Question: if $|V_1|=|V_2|$ do we necessarily have $S_1=S_2$ (that is, $P$ is inscribed)?
Note that there are counterexamples if $n=2$:
After some simplifications, I arrived to the following general fact (it can be generalized even further).
Paint the vertices in black and white according to the bipartite structure. We prove that, if all black vertices lie on a sphere, then one of the white vertices is (non-strictly) outside the corresponding ball, provided that there are at least as many black vertices as white ones.
Suppose the contrary. Let $W$ and $B$ be the convex hulls of white and black vertices, respectively. By bipartiteness, each edge of $B$ is crossed by $W$ (and vice versa). Moreover, there exist edges of $W$ lying on the boundary of $P$.
Take any point $a$ strictly inside $P$ and project all white vertices from $a$ to the sphere to obtain green points; let $G$ be the convex hull of those. Consider the convex hull $S$ of $B\cup G$. Then $S$ contains no black-black edge but contains some green-green edges (those obtained from white-white edges of $W$ on the boundary of $P$). Moreover, all green and black points are vertices of $S$ (as they are conspheric).
All this is now impossible by the following version of Steinitz’s non-inscribability criterion.
Claim. Suppose that $S$ is a (full-dimensional) convex polytope in $\mathbb R^n$ whose vertices are painted in black and green, such that no edge has two black endpoints. Suppose further that there are at least as many black vertices as green ones, and, if their numbers are equal, then there is at least one edge with two green endpoints. Then $S$ is not inscribed in a sphere.

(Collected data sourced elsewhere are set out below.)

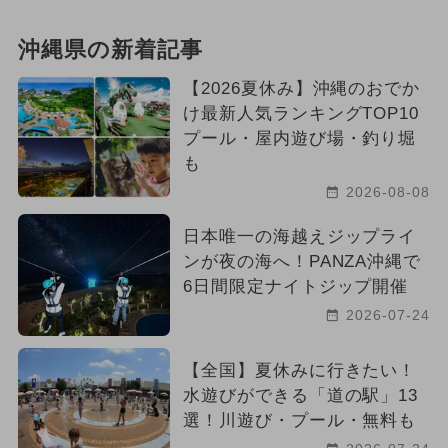
夏休み（日帰り）
ベビーカーOK
沖縄県の新着記事
絶景
厳選お出かけまとめ
【2026夏休み】沖縄のおでか
け最新人気ランキングTOP10
2020年オープン
プール・屋内遊び場・釣り堀
も
2026-08-08
日本唯一の海越えジップライ
ンが夜の海へ！PANZA沖縄で
6日間限定ナイトジップ開催
2026-07-24
【全国】夏休みに行きたい！
水遊びができる「道の駅」13
選！川遊び・プール・無料も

For completeness, here is a sketch of the proof. Assume otherwise. Performing a projective transform of the sphere, we may assume that $S$ contains the center of the sphere in its interior. Now the tangents to the sphere at the vertices of $S$ (a.k.a. their polars w.r.t. the sphere) form the convex polytope $T$ dual to $S$, and $T$ is circumscribed. The facets of $T$ inherit the colors of the corresponding vertices of $S$. No two black facets have a common face of codimension 2, but some green facets do share such face if the numbers of black and green facets are equal.
Now, each face $f$ of codimension 2 is adjacent to two facets; in each of those, consider the solid angle based on $f$ with apex at the tangency point of the facet with the sphere. The two constructed solid angles are congruent. Using the properties mentioned above, we get that the sum of solid angles in green facets is strictly larger than that in black ones. However, the sum of solid angles in any facet is the same (it equals the area of the $(n -2)$-dimensional sphere). This contradicts the condition on the number of black and green facets.